The GossipVersionedData structure contains the SignedGossipData inserted along with other related information including its hash, timestamps, and more.

pub const GossipVersionedData = struct {
    value: SignedGossipData,
    value_hash: Hash,
    timestamp_on_insertion: u64,
    cursor_on_insertion: u64,
};

Reading Data

When reading data stored in the table, one use case we care about is reading all the data of a specific type.

For example, when we want to broadcast data to the rest of the network, we need to retrieve all the ContactInfo values stored in the GossipTable. This is why we decided to use an indexable-HashMap.
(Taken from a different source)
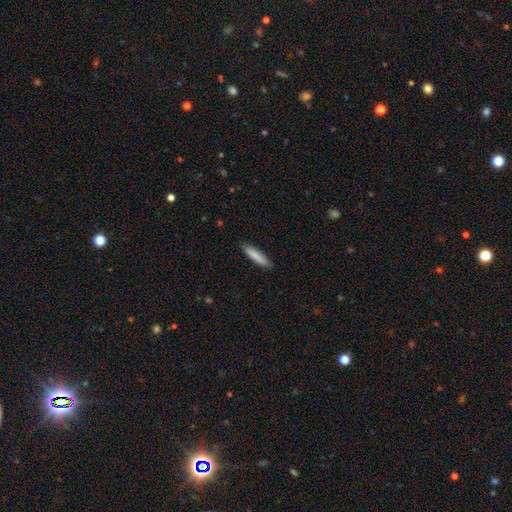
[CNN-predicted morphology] Overall: smooth (85%). How rounded: cigar-shaped (86%). Merging: none (88%).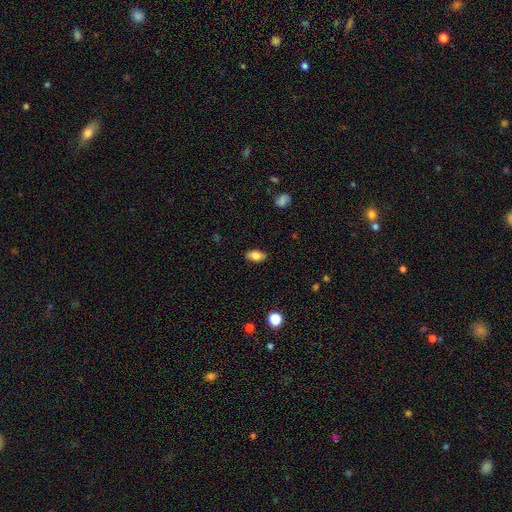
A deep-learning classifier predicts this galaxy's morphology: smooth 82%, featured or disk 10%, star or artifact 8%. Down the decision tree: how rounded — in between (91%); merging — none (87%).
To achieve this functionality, we need to slightly modify our insertion logic to the following:

  • when we insert the value into the GossipTable, we receive its corresponding index in the HashMap (gossip_index = gossip_table.insert(&versioned_value)),
  • we then store this index in an array corresponding to the specific type we’re tracking (contact_infos.append(gossip_index)), and
  • when we want to retrieve all the values of that specific type, we look up all the indexes stored (value = gossip_table[gossip_index]).

We follow this approach for the ContactInfo(s), Vote(s), EpochSlot(s) and DuplicateShred(s) data types.

Reading New Data

Another use case we care about is reading data that has been inserted after some point in time; we want to be able to read new data.

To efficiently read new data from the GossipTable, we utilize the cursor field. On each insertion, the cursor's value is stored inside the GossipVersionedData structure with the cursor_on_insertion field and cursor field is incremented by one.

To read new data, a thread can track a local cursor and periodically call a getter function such as getVotesWithCursor to retrieve values which are greater than the local cursor.

Note: This functionality is used to produce push messages - talked about in a later section.

Bounding Memory Size and Removing Old Data

To bound the memory growth of the GossipTable, it is periodically trimmed to maintain a max number of unique Pubkeys (8192 in the codebase) and values with old timestamps are removed.

We use the field pubkey_to_values to track all the values in the table associated with a specific node’s Pubkey and periodically call attemptTrim to remove all the values associated with the oldest pubkeys when close to capacity. removeOldLabels is called to remove values with old timestamps periodically as well.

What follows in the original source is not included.